(Extrait du document)
- - -
Afin de faire face à la baisse des températures, RTE (Réseau de Transport Electricité) a activé, pour la première fois, le « signal rouge » de son dispositif Ecowatt, dont l’objectif est de prévenir les utilisateurs que la consommation risque d’être trop élevée par rapport à la production. Le risque de coupures d’électricité cet hiver est-il réel ? Les réponses de Nicolas Goldberg, senior manager énergie chez Colombus Consulting.
Comment en est-on arrivé à cette situation critique ?
Engagée dans la lutte contre le réchauffement climatique, la France a fermé ces dernières années plus de 10 GW de centrales thermiques (charbon et fioul essentiellement) : il était dores et déjà prévu que les hivers entre 2020 et 2024 soient tendus en attendant de nouvelles capacités de production, comme par exemple l’EPR de Flamanville qui a pris du retard, et des interconnexions avec nos voisins pour importer de l’électricité en cas de tension.
- - -
(Données de l'exercice)
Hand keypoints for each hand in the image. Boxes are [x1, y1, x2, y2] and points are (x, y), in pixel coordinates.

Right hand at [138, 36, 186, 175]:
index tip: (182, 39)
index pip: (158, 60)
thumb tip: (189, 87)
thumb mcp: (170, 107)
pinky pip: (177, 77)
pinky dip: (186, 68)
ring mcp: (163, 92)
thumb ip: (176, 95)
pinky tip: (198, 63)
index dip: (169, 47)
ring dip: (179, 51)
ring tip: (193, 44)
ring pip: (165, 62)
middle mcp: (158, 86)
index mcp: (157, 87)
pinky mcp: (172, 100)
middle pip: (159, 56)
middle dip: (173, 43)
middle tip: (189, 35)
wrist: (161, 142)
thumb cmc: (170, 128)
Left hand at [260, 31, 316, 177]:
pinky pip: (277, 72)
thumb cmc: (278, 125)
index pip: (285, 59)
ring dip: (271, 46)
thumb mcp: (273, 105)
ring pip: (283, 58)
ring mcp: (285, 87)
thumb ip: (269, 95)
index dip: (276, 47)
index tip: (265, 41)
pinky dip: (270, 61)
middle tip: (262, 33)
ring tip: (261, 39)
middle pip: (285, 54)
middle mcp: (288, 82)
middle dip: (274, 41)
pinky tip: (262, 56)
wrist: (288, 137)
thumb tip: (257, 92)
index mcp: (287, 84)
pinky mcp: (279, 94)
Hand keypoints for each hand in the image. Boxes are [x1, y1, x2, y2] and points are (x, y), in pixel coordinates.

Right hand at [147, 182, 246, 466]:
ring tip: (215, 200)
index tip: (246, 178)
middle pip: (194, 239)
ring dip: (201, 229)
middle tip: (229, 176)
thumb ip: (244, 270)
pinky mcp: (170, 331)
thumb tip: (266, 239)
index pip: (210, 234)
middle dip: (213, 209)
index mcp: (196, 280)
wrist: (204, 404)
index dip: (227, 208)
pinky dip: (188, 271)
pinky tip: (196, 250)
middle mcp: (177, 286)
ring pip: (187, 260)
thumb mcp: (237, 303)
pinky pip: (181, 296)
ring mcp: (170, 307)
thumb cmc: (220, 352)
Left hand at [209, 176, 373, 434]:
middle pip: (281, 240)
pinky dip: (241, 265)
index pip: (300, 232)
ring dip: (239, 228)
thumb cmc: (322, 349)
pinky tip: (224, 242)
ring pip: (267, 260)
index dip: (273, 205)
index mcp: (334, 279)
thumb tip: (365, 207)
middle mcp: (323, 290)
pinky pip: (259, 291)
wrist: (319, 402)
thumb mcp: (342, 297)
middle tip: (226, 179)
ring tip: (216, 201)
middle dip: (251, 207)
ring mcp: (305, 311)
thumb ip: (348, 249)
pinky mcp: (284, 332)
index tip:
- - -
(Consignes)
(a) Recopiez l'extrait sur les coupures d'électricité en commençant par « Comment en est-on » et en continuant jusqu'à « cas de tension. » inclus.
(b) Poursuivez la rédaction de l'extrait sur les coupures d'électricité à partir de sa dernière phrase.
La liste n'a aucun lien avec l'extrait sur les coupures d'électricité.

(Réponses par consigne)
(a)
Comment en est-on arrivé à cette situation critique ?
Engagée dans la lutte contre le réchauffement climatique, la France a fermé ces dernières années plus de 10 GW de centrales thermiques (charbon et fioul essentiellement) : il était dores et déjà prévu que les hivers entre 2020 et 2024 soient tendus en attendant de nouvelles capacités de production, comme par exemple l’EPR de Flamanville qui a pris du retard, et des interconnexions avec nos voisins pour importer de l’électricité en cas de tension.

(b)
La crise du COVID a ajouté une nouvelle contrainte avec les maintenances des centrales nucléaires qui ont été retardées et qui nous ont donc fait perdre des marges sur le réseau. Ces deux éléments expliquent principalement pourquoi la situation est tendue cet hiver… et pourquoi elle le sera également les hivers prochains avec la fermeture des dernières centrales à charbon dans les années à venir.
En cas de manque d’électricité, quelles sont les solutions à disposition ? Faut-il craindre des coupures ?
Avant que l’approvisionnement en électricité faiblisse, nous pouvons faire appel aux « éco gestes » (éteindre les radiateurs, décaler l’utilisation d’électro-ménager comme les lave linges…), importer de l’électricité ou faire appel à des « effacements », c’est-à-dire à des industriels qui pourraient temporairement arrêter ou décaler leur production.
Quand la situation devient trop tendue et qu’il n’y a pas assez d’électricité sur le réseau, RTE peut activer ce qu’on appelle « des leviers post-marché », c’est-à-dire des moyens de sauvegarde du réseau pour éviter l’effondrement. Ces leviers sont de trois natures :
- L’interruptibilité qui permet de couper des sites industriels en quelques secondes sans préavis,
- La baisse de tension sur le réseau,
- Les coupures ciblées et tournantes.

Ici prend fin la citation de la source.